24/05/2025
Inversão de papéis: a infância adulta e a adultez infantilizada
Vivemos tempos em que os papéis existenciais parecem estar se dissolvendo em novas formas de se estar no mundo. Em nome da modernidade e da praticidade, vemos crianças imersas em telas, dominando dispositivos com a desenvoltura de um adulto, enquanto adultos cuidam de bonecas realistas — os chamados bebês reborn — com o zelo e afeto que antes se destinava aos filhos reais. O que está acontecendo com nossa vivência do humano?
A partir da perspectiva da psicologia fenomenológica, que nos convida a olhar para as experiências tal como são vividas, sem pré-julgamentos, essa inversão nos provoca.

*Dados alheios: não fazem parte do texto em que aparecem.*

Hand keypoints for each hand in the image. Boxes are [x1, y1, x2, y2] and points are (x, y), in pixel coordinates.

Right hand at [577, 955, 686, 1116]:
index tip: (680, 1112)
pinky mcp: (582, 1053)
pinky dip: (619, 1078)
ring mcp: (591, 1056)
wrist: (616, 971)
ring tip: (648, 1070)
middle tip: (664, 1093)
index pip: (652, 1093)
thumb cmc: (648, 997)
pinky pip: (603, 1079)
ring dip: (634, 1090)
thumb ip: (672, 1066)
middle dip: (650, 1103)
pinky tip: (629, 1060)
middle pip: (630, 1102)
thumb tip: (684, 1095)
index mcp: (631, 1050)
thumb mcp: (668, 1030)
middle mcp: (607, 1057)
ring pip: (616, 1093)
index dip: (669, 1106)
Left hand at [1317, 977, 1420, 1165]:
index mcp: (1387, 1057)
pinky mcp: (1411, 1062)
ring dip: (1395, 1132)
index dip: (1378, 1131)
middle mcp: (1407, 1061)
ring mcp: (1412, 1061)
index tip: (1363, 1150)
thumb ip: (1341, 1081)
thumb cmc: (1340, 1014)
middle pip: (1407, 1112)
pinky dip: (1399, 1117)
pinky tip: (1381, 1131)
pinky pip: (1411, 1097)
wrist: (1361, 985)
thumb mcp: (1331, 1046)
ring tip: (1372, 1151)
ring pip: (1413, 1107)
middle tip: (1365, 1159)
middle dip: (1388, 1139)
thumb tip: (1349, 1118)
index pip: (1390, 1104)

O que está se revelando nessa cena em que a criança, ainda em processo de constituição de si, é chamada a lidar com o excesso de estímulos digitais, responsabilidades emocionais e autonomia precoce? Enquanto isso, o adulto, muitas vezes ferido em suas experiências relacionais, busca numa boneca o vínculo que o mundo real não sustentou.
A criança com o celular na mão não apenas br**ca — ela se desconecta da presença do outro, perde-se em um mundo onde tudo responde aos seus comandos, diferentemente da complexidade das relações humanas. Já o adulto que cuida de um bebê artificial talvez esteja dizendo, silenciosamente, que há uma carência não elaborada, uma ferida não acolhida, uma experiência de maternidade ou paternidade que ficou apenas no desejo, ou foi atravessada por frustrações profundas.
Ambos os fenômenos, apesar de aparentemente distantes, apontam para uma crise no modo como experienciamos os vínculos, o tempo e a afetividade. A criança não vive mais o tédio criativo da infância, nem o corpo em movimento livre. O adulto não sustenta mais o peso de suas dores e desejos no campo real da vida, preferindo simulações que o protejam do fracasso da relação autêntica.
O que essa inversão de papéis diz sobre nossa forma de existir? Quando a infância precisa amadurecer antes do tempo e a adultez se refugia na fantasia da inocência perdida, talvez seja hora de perguntar: quem está cuidando de quem — e quem está sendo verdadeiramente visto?